Geologische Übersichtskarte

Geologische Karten bieten den besten Zugang zu einer geologischen Übersicht eines Gebietes: Aus ihnen kann man recht schnell den geologischen Bau und die oberflächliche Verbreitung der Gesteinsformationen ableiten. Als Exkursionsbegleiter zeigt die geologische Karte, wo man bestimmte Gesteine erwarten kann. In den beiden geologischen Karten unten ist allerdings das känozoische Gebirge weggelassen worden ("abgedeckte Karte"). Über große Strecken bedecken quartäre Lockersedimente die Schichtfolgen der Trias und paläozoischer Formationen. Die besten natürlichen Aufschlüsse finden Sie daher an Steilhängen der Täler, wo die junge Sedimentdecke durch Erosion entfernt worden ist.
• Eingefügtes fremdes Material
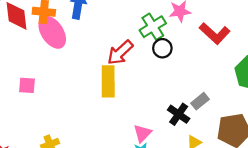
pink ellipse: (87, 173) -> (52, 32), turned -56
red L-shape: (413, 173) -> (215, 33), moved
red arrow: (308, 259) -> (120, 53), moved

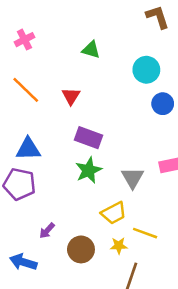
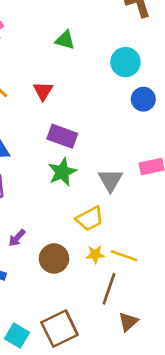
yellow line: (145, 233) -> (124, 256), moved

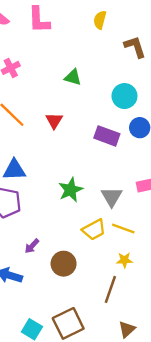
purple rectangle: (62, 136) -> (107, 136), moved
yellow star: (95, 254) -> (124, 260), moved
yellow line: (124, 256) -> (123, 228), moved
brown triangle: (128, 322) -> (127, 329), moved

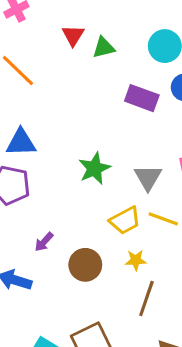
green triangle: (73, 77) -> (104, 48), moved, turned -30
red triangle: (54, 121) -> (73, 35), moved
yellow star: (124, 260) -> (136, 260), moved

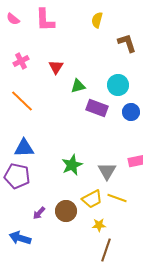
red triangle: (73, 35) -> (56, 67), moved
purple rectangle: (142, 98) -> (97, 108), moved
brown circle: (85, 265) -> (66, 211), moved

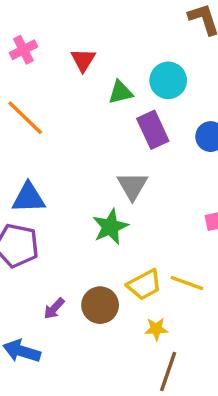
cyan circle: (118, 85) -> (168, 80), moved
purple rectangle: (97, 108) -> (153, 130), turned 45
gray triangle: (107, 171) -> (132, 186), moved

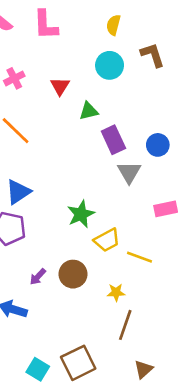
cyan circle: (168, 80) -> (110, 65), moved
gray triangle: (132, 186) -> (129, 172), moved
blue triangle: (29, 198) -> (18, 192), turned -32
yellow trapezoid: (144, 285) -> (107, 240), moved

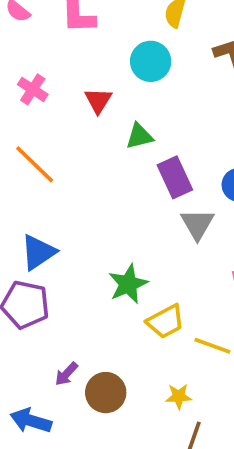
cyan circle: (110, 65) -> (151, 61), moved
pink cross: (14, 78) -> (33, 89), turned -30
brown circle: (73, 274) -> (106, 393), moved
Deutlich treten die wichtigen strukturgeologischen Einheiten im Kartenbild hervor: Die Hermundurische Scholle mit Kyffhäuser und den Höhenrücken von Hainleite, Schmücke, Schrecke und Finne. Im SW begrenzt die Finnestörung die Hochscholle gegen das Thüringer Becken, im NE bildet die Kyffhäuser-Nordrandstörung die Grenze zur Querfurter Mulde und Ziegelrodaer Buntsandstein-Platte. Im SE bildet die Muschelkalkfüllung der Naumburger Mulde das bestimmende Element. Sie gehört strukturgeologisch zur Hermundurischen Scholle.
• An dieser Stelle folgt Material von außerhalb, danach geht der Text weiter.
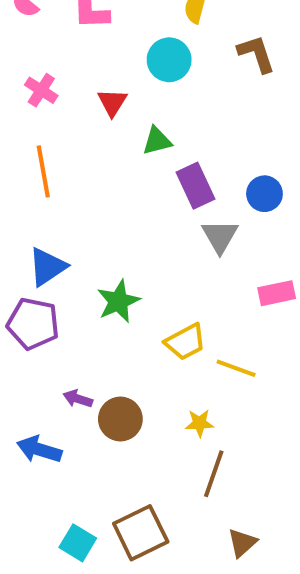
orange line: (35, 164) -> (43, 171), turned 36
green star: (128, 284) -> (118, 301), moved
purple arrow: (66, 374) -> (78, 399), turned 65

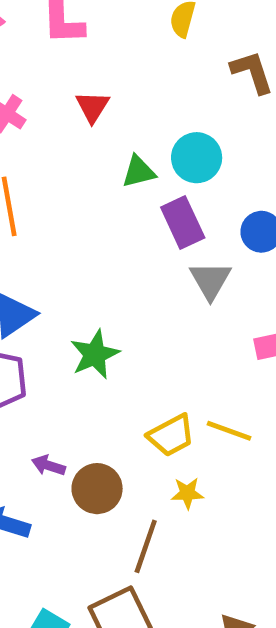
cyan circle: (169, 60) -> (197, 158), moved
red triangle: (112, 102) -> (92, 107), moved
yellow trapezoid: (185, 342) -> (171, 435), moved
brown line: (214, 474) -> (146, 546), moved

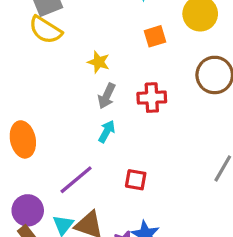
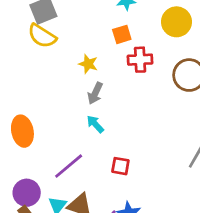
orange square: (155, 36) -> (122, 34), moved
red cross: (152, 98) -> (140, 60), moved
cyan arrow: (107, 131) -> (95, 124), turned -72

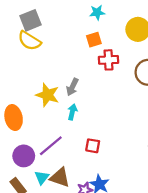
yellow star: (88, 64) -> (47, 95), moved, size x1.5
cyan arrow: (95, 124) -> (72, 112), turned 56
purple circle: (27, 193) -> (24, 156), moved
Die geologische Karte zeigt drei geologische Großstrukturen als bestimmende geologische Baueinheiten im Saale-Unstrut-Triasland: Das Thüringer Becken mit seiner Keuperlandschaft, die Hermundurische Scholle und die Querfurter Mulde mit vorgelagerter Ziegelrodaer WendelsteinBuntsandsteinplatte. Die Hermundurische Scholle ist eine über das Umland herausgehobene "Pultscholle". Die ältesten Gesteine (Permokarbon) treten daher entlang der Kyffhäuser-Nordrandstörung an die Oberfläche (Horst des Kyffhäusers und Bottendorfer Höhe mit Ausläufer Wendelstein bei Rossleben), während der übrige Teil vor allem vom Buntsandstein eingenommen wird. Im Südosten erstreckt sich die Naumburger Mulde über die Hermundurische Scholle: Eine flache Muldenstruktur mit Oberem Muschelkalk im Muldenzentrum, nordöstlich von Bad Sulza sogar noch etwas Unterkeuper. Zwischen Freyburg und Laucha verbindet sich der Untere Muschelkalk der Naumburger Mulde mit dem der Querfurter Mulde (auch Freybur-Querfurter Mulde). Dort hat die Unstrut ein enges Durchbruchstal durch den Unteren Muschelkalk geschaffen. Im Zentrum der Querfurter Mulde reicht das Profil bis zum Oberen Muschelkalk. In der Regel liegt hier auf dem Muschelkalk eine mehr oder weniger mächtige Decke aus tertiären und quartären Lockergesteinen.

Im Südwesten grenzt die Finnestörung die Hermundurische Scholle (Finne) vom Thüringer Becken ab. Entlang dieser kräftigen Störung (maximale Ausprägung mit Überschiebung um Rastenberg) findet sich ein engräumiges Muster stark gestörter Schichten von Buntsandstein bis Keuper. Daran setzen in südwestlicher Richtung die flach muldenförmig liegenden Schichten von Oberem Muschelkalk bis Mittelkeuper des Thüringer Beckens an. An der Finnestörung sind diese Schichten durch die tektonischen Bewegungen umgebogen und aufgerichtet worden. Die Grenze Finne-Thüringer Becken ist durch einen kräfigen Geländeabfall zum Thüringer Becken charakterisiert.